Ele conta que a expertise da startup é uma consequência do trabalho desenvolvido na UFRN e que o processo de pré-incubação vivenciado até o ano passado incorporou novos conhecimentos e recursos humanos e financeiros à ISNano. Professor do Departamento de Farmácia, ele destaca que atualmente o grupo está trabalhando na fase de registro de protótipos mais avançados de bases desenvolvidas a partir de insumos da biodiversidade brasileira junto à Anvisa.

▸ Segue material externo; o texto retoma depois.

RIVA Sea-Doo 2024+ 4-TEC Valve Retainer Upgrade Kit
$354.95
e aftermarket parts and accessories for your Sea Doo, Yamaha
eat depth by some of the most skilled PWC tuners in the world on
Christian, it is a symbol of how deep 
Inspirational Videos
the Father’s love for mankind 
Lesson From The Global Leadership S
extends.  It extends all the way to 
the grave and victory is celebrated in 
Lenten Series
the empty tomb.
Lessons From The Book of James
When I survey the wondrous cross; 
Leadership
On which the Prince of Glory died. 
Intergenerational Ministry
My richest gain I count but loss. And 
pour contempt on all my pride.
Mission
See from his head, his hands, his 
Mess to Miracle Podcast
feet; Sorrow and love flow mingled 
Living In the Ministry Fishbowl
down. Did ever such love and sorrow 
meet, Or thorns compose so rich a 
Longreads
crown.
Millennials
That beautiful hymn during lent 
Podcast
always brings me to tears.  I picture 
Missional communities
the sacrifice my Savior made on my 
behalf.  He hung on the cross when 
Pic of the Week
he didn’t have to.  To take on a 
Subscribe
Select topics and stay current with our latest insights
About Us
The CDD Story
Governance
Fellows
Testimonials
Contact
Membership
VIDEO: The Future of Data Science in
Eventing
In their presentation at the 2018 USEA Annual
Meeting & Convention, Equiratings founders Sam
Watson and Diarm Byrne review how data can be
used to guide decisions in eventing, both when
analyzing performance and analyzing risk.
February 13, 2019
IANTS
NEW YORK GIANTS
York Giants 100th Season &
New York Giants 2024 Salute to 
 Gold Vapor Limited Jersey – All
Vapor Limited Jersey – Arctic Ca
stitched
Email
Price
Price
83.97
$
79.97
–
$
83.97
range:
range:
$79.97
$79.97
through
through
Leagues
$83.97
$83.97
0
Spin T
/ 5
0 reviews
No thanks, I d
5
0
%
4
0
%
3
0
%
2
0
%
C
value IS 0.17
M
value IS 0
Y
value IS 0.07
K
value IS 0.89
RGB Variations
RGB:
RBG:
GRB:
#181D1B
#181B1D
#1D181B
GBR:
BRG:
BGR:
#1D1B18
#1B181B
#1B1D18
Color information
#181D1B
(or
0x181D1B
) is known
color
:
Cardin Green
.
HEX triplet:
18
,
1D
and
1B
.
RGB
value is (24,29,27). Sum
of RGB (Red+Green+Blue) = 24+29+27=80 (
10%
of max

Outro projeto aprovado no Centelha no último mês de dezembro é o InSystem: insumos farmacêuticos otimizados, que tem a frente o professor do Departamento de Farmácia Ádley Antonini Neves de Lima. Nele, os “empreendedores-cientistas” propiciam insumos tecnológicos direcionados para a área farmacêutica, cosmética e alimentícia, aliando inovação, performance e sustentabilidade ao desenvolvimento de formulações. Com 15 depósitos de patente e uma concessão registrados no INPI, Ádley defende que o empreendedorismo científico é importante porque se tem a oportunidade de transformar o que se faz nas universidades, seja projetos de pesquisa ou patentes, em produtos ou serviços e transferir tecnologias para empresas, governos e fazer com que isso chegue até as pessoas, rompendo os muros da academia e possibilitando uma interação maior com o mercado e a sociedade.
No contexto da UFRN, os empreendedores, sejam autores ou não de depósitos de patente, têm um cenário imediato de apoio na área dos ambientes promotores de inovação disponibilizada. Na instituição, há cinco incubadoras tecnológicas, o Metrópole Parque e o recém-criado Parque Científico e Tecnológico Augusto Severo (PAX), ambientes por vezes interdisciplinares, dotados de capacidade técnica, gerencial e de infraestrutura para amparar o empreendedor nascente, disponibilizando espaço apropriado e condições efetivas para proporcionar um ambiente de inovação e transformá-lo em empresas.
No ano de 2022, um importante incentivo para a disseminação da cultura do empreendedorismo nos ambientes promotores de inovação foi a aprovação da Política de Inovação. Nela consolidam-se as regras para a atuação institucional no ambiente produtivo e nos ambientes promotores de inovação. Neste último caso, por exemplo, identificam-se os espaços propícios à inovação e ao empreendedorismo em duas dimensões: ecossistemas de inovação e mecanismos de geração de empreendimentos. No documento, ficou estabelecido que o acompanhamento, apoio e promoção desses espaços são atribuições da Agência de Inovação (Agir). O diretor da Agir, Daniel de Lima Pontes, defende que os instrumentos de apoio oferecidos nesses ambientes são, por vezes, o diferencial que determina o fracasso ou sucesso de um novo empreendimento, “fato que explica a importância da oportunidade para novos empreendedores”.